Task - The lines below starting at the line containing "Инструмент для резки кафеля и стекла" and ending at the line containing "info@procion.ru" are to be repeated exactly, with both ends kept and nothing else added.

Information given -
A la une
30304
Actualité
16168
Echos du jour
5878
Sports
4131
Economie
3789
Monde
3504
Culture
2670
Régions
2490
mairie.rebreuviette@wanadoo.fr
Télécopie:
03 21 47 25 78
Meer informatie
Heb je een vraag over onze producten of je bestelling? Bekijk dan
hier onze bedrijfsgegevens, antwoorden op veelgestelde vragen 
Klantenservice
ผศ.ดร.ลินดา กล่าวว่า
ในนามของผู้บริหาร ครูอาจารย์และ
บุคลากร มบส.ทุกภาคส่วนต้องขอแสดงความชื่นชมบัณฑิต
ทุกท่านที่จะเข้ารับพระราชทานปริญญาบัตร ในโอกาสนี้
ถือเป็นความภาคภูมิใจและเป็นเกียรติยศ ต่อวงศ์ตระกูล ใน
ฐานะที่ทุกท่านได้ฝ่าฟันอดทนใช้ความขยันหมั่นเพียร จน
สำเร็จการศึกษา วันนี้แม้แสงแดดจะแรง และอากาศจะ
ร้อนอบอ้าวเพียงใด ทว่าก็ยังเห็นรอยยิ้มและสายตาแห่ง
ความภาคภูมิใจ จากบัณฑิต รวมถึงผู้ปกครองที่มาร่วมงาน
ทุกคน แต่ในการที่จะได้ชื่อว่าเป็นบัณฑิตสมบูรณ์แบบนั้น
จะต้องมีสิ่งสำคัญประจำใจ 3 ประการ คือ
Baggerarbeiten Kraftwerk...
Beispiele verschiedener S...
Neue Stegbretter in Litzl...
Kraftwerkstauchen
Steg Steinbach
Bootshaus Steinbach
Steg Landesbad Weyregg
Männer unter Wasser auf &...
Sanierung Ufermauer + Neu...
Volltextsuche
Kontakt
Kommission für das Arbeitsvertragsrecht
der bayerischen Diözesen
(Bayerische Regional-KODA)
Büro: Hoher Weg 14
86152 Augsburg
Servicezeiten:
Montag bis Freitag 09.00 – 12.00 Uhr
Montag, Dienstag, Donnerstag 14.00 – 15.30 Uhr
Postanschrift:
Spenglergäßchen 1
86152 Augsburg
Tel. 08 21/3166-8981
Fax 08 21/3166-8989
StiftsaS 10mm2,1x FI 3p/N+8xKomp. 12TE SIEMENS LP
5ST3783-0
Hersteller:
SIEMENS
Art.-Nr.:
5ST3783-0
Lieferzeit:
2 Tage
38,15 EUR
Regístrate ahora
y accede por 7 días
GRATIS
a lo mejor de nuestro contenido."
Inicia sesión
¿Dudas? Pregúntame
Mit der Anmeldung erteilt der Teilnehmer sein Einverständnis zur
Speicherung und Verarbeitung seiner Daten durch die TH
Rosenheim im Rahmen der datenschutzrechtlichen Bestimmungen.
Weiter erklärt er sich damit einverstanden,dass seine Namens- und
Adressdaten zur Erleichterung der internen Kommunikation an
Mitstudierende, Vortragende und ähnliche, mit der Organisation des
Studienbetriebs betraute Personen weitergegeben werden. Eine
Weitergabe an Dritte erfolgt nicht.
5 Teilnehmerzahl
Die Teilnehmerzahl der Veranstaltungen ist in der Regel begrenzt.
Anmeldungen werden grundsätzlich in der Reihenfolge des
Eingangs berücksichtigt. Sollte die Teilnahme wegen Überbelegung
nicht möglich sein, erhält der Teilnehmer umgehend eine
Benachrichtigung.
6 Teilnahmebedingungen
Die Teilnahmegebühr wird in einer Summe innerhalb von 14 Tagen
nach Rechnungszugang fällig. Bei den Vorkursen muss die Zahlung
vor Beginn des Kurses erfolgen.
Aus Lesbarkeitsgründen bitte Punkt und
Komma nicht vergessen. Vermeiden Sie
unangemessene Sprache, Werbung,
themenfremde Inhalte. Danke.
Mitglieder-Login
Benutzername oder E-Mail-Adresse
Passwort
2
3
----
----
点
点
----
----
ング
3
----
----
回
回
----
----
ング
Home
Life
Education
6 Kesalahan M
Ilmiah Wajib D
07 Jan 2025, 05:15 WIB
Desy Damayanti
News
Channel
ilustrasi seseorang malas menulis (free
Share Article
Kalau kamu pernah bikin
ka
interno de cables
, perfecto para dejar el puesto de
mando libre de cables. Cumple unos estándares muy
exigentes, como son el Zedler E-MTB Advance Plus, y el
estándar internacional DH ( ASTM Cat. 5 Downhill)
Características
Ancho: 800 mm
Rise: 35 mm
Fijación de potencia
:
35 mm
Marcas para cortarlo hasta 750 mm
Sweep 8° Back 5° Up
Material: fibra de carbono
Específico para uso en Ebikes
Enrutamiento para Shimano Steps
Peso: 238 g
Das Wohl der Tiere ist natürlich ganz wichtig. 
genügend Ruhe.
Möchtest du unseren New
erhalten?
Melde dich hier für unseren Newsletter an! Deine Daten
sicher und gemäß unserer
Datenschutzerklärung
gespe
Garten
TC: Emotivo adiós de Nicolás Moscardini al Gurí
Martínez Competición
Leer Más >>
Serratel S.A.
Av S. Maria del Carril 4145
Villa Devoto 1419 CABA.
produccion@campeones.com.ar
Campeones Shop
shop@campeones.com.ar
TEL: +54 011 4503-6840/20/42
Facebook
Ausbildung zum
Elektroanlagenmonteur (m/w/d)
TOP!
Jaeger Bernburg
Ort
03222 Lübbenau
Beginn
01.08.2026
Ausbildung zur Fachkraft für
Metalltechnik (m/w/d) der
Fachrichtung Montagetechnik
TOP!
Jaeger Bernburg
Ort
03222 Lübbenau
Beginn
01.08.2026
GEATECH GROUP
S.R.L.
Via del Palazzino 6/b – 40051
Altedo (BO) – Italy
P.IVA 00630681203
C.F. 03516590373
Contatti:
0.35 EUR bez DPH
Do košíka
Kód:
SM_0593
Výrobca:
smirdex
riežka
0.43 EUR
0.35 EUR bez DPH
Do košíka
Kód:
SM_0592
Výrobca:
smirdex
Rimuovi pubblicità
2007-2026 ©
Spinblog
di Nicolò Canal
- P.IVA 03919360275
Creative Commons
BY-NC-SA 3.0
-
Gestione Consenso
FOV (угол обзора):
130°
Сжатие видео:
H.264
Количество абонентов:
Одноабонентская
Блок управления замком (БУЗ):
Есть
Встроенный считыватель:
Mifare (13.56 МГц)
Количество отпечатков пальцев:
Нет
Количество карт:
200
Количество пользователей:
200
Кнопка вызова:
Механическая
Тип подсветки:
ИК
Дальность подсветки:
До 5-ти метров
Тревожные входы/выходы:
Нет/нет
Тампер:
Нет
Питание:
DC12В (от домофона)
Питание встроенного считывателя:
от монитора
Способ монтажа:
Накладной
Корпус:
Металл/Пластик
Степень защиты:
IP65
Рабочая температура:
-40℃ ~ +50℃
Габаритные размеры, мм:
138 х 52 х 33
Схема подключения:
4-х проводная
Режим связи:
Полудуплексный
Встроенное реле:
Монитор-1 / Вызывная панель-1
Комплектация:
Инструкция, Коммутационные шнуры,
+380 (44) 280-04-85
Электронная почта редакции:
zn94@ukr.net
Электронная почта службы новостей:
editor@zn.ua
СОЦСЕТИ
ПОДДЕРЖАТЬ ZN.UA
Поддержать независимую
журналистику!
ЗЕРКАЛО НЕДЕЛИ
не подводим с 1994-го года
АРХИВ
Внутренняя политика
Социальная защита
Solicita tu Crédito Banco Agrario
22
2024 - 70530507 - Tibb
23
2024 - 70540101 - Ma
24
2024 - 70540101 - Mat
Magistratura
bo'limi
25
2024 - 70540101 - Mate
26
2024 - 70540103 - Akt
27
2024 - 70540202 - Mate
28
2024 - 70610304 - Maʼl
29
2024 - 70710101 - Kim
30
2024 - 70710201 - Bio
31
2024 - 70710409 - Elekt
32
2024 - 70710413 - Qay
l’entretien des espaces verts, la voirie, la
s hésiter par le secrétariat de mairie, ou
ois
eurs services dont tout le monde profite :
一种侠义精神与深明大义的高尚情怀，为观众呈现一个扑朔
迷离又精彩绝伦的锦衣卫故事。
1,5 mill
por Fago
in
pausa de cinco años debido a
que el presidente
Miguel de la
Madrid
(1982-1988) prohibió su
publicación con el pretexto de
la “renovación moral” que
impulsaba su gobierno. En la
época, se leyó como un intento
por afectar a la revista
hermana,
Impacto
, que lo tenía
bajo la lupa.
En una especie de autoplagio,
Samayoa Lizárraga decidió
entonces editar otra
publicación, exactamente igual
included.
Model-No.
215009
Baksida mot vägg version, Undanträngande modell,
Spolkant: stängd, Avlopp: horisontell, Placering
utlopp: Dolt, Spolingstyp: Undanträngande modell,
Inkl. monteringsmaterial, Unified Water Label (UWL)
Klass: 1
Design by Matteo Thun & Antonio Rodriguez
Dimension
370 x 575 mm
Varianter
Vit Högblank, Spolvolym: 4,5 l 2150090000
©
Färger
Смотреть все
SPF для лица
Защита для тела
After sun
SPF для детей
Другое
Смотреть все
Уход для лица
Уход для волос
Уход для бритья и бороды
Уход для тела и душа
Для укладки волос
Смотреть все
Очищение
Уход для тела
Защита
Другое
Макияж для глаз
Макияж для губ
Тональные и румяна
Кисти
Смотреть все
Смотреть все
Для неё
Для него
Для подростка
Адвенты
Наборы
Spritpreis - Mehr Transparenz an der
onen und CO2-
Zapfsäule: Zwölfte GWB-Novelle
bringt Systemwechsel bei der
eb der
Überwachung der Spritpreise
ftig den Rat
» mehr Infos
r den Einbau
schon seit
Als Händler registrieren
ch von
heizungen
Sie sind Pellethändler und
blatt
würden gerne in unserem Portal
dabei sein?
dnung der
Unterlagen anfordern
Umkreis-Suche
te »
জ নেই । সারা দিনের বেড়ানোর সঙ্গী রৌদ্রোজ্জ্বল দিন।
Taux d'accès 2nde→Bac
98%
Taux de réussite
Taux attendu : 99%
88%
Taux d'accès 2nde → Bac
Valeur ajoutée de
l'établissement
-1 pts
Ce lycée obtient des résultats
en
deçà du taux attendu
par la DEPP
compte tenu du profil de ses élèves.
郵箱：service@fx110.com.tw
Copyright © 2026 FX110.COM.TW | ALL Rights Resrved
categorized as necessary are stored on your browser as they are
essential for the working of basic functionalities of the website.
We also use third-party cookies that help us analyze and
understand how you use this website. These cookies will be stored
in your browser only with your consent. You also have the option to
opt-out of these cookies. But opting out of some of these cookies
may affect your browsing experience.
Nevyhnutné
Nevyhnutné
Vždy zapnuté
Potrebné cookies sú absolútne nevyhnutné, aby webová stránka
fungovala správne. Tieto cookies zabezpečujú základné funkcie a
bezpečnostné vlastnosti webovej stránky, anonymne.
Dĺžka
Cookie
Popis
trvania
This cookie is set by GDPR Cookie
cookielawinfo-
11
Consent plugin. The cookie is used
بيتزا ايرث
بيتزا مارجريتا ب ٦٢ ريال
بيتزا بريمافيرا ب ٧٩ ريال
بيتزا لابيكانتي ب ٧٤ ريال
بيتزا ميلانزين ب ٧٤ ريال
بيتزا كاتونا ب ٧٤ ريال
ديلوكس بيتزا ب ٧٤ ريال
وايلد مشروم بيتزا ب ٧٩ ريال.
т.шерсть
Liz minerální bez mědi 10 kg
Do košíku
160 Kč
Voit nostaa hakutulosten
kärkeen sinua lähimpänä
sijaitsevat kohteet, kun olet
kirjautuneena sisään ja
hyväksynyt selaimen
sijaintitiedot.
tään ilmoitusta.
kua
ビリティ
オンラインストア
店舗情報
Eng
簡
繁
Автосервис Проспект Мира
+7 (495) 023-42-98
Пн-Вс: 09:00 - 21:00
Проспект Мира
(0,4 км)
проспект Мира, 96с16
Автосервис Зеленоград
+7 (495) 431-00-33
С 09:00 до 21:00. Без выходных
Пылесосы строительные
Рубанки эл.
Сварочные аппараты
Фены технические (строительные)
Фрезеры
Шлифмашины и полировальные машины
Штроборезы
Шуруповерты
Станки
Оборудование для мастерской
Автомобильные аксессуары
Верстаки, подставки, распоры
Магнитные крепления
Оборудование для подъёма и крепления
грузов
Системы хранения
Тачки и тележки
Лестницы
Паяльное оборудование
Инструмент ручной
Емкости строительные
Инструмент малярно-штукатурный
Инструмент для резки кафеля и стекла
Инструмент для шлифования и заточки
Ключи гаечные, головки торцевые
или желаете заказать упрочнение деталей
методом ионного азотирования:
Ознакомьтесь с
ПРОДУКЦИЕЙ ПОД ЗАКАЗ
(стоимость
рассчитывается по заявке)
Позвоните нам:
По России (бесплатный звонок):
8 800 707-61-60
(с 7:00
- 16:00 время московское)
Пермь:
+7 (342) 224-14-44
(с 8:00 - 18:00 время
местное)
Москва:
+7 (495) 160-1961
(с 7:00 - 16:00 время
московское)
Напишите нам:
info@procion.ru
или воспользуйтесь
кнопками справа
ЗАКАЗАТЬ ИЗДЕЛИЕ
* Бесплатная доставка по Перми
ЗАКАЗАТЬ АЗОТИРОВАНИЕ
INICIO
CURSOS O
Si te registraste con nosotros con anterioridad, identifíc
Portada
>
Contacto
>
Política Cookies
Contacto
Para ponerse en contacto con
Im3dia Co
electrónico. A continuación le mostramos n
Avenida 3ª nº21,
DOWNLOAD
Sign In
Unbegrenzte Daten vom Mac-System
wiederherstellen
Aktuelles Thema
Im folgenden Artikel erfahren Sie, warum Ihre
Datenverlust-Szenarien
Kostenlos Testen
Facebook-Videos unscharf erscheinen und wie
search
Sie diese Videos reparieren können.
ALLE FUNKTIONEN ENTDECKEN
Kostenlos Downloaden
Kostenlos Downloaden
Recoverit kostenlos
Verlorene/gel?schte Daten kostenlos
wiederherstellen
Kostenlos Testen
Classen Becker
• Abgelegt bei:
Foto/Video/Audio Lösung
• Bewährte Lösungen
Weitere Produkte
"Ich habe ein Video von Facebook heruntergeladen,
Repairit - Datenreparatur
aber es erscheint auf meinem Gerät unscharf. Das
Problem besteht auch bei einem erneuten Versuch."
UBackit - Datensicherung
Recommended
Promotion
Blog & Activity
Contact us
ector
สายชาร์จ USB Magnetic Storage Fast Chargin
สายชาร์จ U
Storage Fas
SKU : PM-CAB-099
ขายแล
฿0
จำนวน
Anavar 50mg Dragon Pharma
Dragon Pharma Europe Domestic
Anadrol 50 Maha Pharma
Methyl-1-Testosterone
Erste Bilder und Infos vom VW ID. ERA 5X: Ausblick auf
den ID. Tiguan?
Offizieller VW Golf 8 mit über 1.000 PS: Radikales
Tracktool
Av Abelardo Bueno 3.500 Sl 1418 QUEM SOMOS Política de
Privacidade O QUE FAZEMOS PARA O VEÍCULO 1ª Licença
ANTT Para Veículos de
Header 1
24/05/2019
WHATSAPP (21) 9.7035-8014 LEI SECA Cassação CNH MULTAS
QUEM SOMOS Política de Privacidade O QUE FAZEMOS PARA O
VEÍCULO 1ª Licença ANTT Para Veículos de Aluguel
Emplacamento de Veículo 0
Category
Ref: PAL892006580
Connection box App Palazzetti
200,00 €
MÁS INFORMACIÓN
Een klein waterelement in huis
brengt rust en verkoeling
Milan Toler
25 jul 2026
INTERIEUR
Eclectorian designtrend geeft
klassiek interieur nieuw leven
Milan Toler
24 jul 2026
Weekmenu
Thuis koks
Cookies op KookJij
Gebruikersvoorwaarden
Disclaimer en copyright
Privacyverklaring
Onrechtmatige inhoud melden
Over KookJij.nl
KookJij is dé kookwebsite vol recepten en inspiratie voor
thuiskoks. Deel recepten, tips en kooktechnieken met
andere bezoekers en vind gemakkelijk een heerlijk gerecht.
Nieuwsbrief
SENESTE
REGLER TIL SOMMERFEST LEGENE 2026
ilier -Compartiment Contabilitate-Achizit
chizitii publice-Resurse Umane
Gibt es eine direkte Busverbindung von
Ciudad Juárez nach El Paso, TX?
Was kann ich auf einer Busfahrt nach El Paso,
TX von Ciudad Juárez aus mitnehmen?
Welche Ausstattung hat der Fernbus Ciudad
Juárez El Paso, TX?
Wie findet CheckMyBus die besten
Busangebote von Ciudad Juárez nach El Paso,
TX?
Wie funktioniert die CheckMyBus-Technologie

Answer box -
Инструмент для резки кафеля и стекла
Инструмент для шлифования и заточки
Ключи гаечные, головки торцевые
или желаете заказать упрочнение деталей
методом ионного азотирования:
Ознакомьтесь с
ПРОДУКЦИЕЙ ПОД ЗАКАЗ
(стоимость
рассчитывается по заявке)
Позвоните нам:
По России (бесплатный звонок):
8 800 707-61-60
(с 7:00
- 16:00 время московское)
Пермь:
+7 (342) 224-14-44
(с 8:00 - 18:00 время
местное)
Москва:
+7 (495) 160-1961
(с 7:00 - 16:00 время
московское)
Напишите нам:
info@procion.ru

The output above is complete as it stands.